• [Aim]: Rewrite every record below character for character, changing nothing.

(Items from a dataset)
────

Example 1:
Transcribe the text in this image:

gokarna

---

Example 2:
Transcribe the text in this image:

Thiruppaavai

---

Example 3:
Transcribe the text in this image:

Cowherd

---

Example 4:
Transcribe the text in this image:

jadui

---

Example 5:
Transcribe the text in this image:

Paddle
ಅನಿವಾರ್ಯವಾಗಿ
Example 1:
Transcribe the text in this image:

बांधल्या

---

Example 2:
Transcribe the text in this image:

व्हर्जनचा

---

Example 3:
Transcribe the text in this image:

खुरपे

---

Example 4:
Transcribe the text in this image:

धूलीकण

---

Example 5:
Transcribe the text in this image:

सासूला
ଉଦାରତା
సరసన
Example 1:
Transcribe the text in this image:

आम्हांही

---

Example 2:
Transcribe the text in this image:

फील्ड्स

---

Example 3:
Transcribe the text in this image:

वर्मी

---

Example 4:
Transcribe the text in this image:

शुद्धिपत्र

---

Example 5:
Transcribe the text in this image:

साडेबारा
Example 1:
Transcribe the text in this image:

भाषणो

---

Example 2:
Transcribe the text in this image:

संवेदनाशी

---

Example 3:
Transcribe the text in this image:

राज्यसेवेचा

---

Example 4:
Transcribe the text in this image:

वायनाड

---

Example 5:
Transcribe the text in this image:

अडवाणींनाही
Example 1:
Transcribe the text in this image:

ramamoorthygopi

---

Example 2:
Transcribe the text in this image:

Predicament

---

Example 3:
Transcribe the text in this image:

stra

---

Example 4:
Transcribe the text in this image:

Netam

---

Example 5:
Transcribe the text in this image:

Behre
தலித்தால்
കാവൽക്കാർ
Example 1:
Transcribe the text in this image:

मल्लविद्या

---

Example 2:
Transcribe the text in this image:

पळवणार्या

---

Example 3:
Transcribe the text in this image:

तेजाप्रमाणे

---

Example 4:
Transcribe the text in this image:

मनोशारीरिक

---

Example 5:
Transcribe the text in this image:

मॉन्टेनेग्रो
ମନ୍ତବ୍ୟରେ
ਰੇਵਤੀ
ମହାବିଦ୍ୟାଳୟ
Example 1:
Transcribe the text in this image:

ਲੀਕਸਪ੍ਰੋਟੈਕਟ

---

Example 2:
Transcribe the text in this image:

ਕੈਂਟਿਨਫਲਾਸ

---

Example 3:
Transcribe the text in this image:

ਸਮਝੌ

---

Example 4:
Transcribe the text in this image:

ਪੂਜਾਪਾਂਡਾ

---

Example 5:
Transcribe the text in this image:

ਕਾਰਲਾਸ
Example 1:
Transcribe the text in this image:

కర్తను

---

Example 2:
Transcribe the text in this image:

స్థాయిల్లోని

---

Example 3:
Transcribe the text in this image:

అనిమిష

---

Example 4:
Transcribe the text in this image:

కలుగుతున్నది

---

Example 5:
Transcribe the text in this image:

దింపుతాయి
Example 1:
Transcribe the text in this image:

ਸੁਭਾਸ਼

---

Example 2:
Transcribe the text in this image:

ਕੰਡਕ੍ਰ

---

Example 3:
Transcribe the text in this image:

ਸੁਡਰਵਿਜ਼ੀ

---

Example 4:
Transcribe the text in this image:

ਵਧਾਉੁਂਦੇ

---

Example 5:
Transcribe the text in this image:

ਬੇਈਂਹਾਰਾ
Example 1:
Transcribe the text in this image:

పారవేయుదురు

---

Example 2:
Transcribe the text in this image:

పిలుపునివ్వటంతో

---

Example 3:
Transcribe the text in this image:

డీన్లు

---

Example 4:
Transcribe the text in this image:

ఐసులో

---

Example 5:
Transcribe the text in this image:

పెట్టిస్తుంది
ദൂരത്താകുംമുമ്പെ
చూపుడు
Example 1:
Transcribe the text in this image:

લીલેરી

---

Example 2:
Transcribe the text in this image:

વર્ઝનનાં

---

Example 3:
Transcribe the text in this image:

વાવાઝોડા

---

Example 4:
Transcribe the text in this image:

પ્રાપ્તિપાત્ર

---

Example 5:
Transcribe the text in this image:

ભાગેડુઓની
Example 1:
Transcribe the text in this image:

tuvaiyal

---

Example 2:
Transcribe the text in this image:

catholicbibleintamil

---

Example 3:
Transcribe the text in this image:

────

• [Answer for this exercise]:
Example 1:
Transcribe the text in this image:

gokarna

---

Example 2:
Transcribe the text in this image:

Thiruppaavai

---

Example 3:
Transcribe the text in this image:

Cowherd

---

Example 4:
Transcribe the text in this image:

jadui

---

Example 5:
Transcribe the text in this image:

Paddle
ಅನಿವಾರ್ಯವಾಗಿ
Example 1:
Transcribe the text in this image:

बांधल्या

---

Example 2:
Transcribe the text in this image:

व्हर्जनचा

---

Example 3:
Transcribe the text in this image:

खुरपे

---

Example 4:
Transcribe the text in this image:

धूलीकण

---

Example 5:
Transcribe the text in this image:

सासूला
ଉଦାରତା
సరసన
Example 1:
Transcribe the text in this image:

आम्हांही

---

Example 2:
Transcribe the text in this image:

फील्ड्स

---

Example 3:
Transcribe the text in this image:

वर्मी

---

Example 4:
Transcribe the text in this image:

शुद्धिपत्र

---

Example 5:
Transcribe the text in this image:

साडेबारा
Example 1:
Transcribe the text in this image:

भाषणो

---

Example 2:
Transcribe the text in this image:

संवेदनाशी

---

Example 3:
Transcribe the text in this image:

राज्यसेवेचा

---

Example 4:
Transcribe the text in this image:

वायनाड

---

Example 5:
Transcribe the text in this image:

अडवाणींनाही
Example 1:
Transcribe the text in this image:

ramamoorthygopi

---

Example 2:
Transcribe the text in this image:

Predicament

---

Example 3:
Transcribe the text in this image:

stra

---

Example 4:
Transcribe the text in this image:

Netam

---

Example 5:
Transcribe the text in this image:

Behre
தலித்தால்
കാവൽക്കാർ
Example 1:
Transcribe the text in this image:

मल्लविद्या

---

Example 2:
Transcribe the text in this image:

पळवणार्या

---

Example 3:
Transcribe the text in this image:

तेजाप्रमाणे

---

Example 4:
Transcribe the text in this image:

मनोशारीरिक

---

Example 5:
Transcribe the text in this image:

मॉन्टेनेग्रो
ମନ୍ତବ୍ୟରେ
ਰੇਵਤੀ
ମହାବିଦ୍ୟାଳୟ
Example 1:
Transcribe the text in this image:

ਲੀਕਸਪ੍ਰੋਟੈਕਟ

---

Example 2:
Transcribe the text in this image:

ਕੈਂਟਿਨਫਲਾਸ

---

Example 3:
Transcribe the text in this image:

ਸਮਝੌ

---

Example 4:
Transcribe the text in this image:

ਪੂਜਾਪਾਂਡਾ

---

Example 5:
Transcribe the text in this image:

ਕਾਰਲਾਸ
Example 1:
Transcribe the text in this image:

కర్తను

---

Example 2:
Transcribe the text in this image:

స్థాయిల్లోని

---

Example 3:
Transcribe the text in this image:

అనిమిష

---

Example 4:
Transcribe the text in this image:

కలుగుతున్నది

---

Example 5:
Transcribe the text in this image:

దింపుతాయి
Example 1:
Transcribe the text in this image:

ਸੁਭਾਸ਼

---

Example 2:
Transcribe the text in this image:

ਕੰਡਕ੍ਰ

---

Example 3:
Transcribe the text in this image:

ਸੁਡਰਵਿਜ਼ੀ

---

Example 4:
Transcribe the text in this image:

ਵਧਾਉੁਂਦੇ

---

Example 5:
Transcribe the text in this image:

ਬੇਈਂਹਾਰਾ
Example 1:
Transcribe the text in this image:

పారవేయుదురు

---

Example 2:
Transcribe the text in this image:

పిలుపునివ్వటంతో

---

Example 3:
Transcribe the text in this image:

డీన్లు

---

Example 4:
Transcribe the text in this image:

ఐసులో

---

Example 5:
Transcribe the text in this image:

పెట్టిస్తుంది
ദൂരത്താകുംമുമ്പെ
చూపుడు
Example 1:
Transcribe the text in this image:

લીલેરી

---

Example 2:
Transcribe the text in this image:

વર્ઝનનાં

---

Example 3:
Transcribe the text in this image:

વાવાઝોડા

---

Example 4:
Transcribe the text in this image:

પ્રાપ્તિપાત્ર

---

Example 5:
Transcribe the text in this image:

ભાગેડુઓની
Example 1:
Transcribe the text in this image:

tuvaiyal

---

Example 2:
Transcribe the text in this image:

catholicbibleintamil

---

Example 3:
Transcribe the text in this image:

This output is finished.